Excel kann am Anfang funktionieren, wenn nur wenige Verkäufe und Ausgaben entstehen. Im Handel wird es aber schnell unübersichtlich, weil viele kleine Vorgänge zusammenkommen: Wareneinkauf, Barumsätze, Kartenzahlungen, Lieferantenbelege, Verpackung, Versand, Retouren, Rabatte, Tagesabschlüsse und laufende Fixkosten.

Das Problem ist nicht nur die Tabelle, sondern die Verteilung der Informationen. Belege liegen im Postfach oder in Papierform, Zahlungen am Bankkonto, Kassenumsätze im Kassensystem, Lieferantenrechnungen in Ordnern und Notizen zu Waren irgendwo separat. FreeFinance bringt Kassa, Belege, Rechnungen, Bankbewegungen und Buchhaltung in eine deutlich sauberere Struktur. Das spart Zeit und reduziert das Risiko, dass wichtige Vorgänge erst beim Jahresabschluss auffallen.

Ja.

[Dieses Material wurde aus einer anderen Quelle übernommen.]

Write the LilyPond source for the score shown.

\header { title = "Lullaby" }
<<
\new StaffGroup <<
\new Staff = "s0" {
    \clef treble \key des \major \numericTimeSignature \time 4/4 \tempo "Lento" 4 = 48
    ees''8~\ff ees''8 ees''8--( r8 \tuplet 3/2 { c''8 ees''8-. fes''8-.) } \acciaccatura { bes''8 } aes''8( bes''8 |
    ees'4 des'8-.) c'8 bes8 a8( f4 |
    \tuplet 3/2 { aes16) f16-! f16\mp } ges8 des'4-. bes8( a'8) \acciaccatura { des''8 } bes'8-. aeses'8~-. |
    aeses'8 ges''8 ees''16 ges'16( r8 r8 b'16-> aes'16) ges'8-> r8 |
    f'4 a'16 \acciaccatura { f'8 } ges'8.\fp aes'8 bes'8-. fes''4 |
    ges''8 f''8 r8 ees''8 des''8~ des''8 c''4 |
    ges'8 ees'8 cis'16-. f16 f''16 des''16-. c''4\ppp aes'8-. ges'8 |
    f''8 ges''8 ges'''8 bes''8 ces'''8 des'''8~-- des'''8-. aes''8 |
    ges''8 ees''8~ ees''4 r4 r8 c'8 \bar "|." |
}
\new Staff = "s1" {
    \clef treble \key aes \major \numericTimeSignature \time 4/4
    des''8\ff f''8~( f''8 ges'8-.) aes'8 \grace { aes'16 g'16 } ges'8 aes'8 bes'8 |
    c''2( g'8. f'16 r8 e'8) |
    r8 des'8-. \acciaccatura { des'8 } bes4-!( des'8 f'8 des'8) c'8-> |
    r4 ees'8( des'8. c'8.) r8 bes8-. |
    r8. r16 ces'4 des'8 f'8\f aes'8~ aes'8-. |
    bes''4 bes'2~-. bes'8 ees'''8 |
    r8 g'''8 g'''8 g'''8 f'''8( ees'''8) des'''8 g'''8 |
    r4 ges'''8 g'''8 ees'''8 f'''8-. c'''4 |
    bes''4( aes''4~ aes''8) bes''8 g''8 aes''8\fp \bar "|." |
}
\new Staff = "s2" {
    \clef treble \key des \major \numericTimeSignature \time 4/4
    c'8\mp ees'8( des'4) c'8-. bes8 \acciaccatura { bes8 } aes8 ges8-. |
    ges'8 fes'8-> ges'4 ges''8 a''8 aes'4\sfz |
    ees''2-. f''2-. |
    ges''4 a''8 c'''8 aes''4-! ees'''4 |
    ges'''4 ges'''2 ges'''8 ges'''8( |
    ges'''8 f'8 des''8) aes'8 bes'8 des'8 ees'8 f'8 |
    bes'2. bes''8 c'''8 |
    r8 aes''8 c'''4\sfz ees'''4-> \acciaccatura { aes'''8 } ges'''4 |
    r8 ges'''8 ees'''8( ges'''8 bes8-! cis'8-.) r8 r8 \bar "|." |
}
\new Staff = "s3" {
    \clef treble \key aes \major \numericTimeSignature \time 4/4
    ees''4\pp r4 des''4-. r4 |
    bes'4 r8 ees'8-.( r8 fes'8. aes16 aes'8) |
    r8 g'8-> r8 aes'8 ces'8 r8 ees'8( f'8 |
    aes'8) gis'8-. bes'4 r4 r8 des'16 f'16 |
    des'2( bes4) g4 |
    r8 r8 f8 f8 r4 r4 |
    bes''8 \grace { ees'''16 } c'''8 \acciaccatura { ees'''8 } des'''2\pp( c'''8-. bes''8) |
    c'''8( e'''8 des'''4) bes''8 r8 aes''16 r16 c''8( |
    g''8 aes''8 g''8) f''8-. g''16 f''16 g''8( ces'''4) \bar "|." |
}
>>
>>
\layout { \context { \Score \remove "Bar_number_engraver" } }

Auch wenn der Verkauf nur nebenbei startet, sollten Einnahmen, Ausgaben und Belege sauber dokumentiert werden. Viele kleine Handelsprojekte beginnen mit ein paar Produkten: Schmuck, Keramik, Kleidung, Deko, Prints, regionale Lebensmittel oder selbstgemachte Waren auf Märkten und über Social Media.

Am Anfang wirkt das noch wie ein Test. Trotzdem entstehen geschäftliche Vorgänge: Material, Wareneinkauf, Verpackung, Standgebühren, Versand, Kartenzahlungen, Barumsätze und Kundenzahlungen. FreeFinance hilft dabei, diese Dinge nicht zwischen privatem Konto, Papierbelegen, Excel und E-Mails zu verlieren.

Im Handel muss Ware oft gekauft werden, bevor klar ist, ob sie sich verkauft. Eine Modeboutique bestellt Größen und Kollektionen, ein Bio-Laden kauft verderbliche Ware, ein Geschenkartikelgeschäft hat saisonale Produkte. Was nicht verkauft wird, bindet Geld und nimmt Platz weg.

Deshalb sollte der Wareneinsatz nicht nur grob geschätzt werden. Lieferantenrechnungen, Einkaufskosten, Rabatte, Verderb, beschädigte Ware und laufende Fixkosten müssen nachvollziehbar bleiben. FreeFinance ersetzt keine Warenwirtschaft, kann aber die buchhalterische Seite von Einkauf, Belegen, Zahlungen und Kosten sauberer abbilden.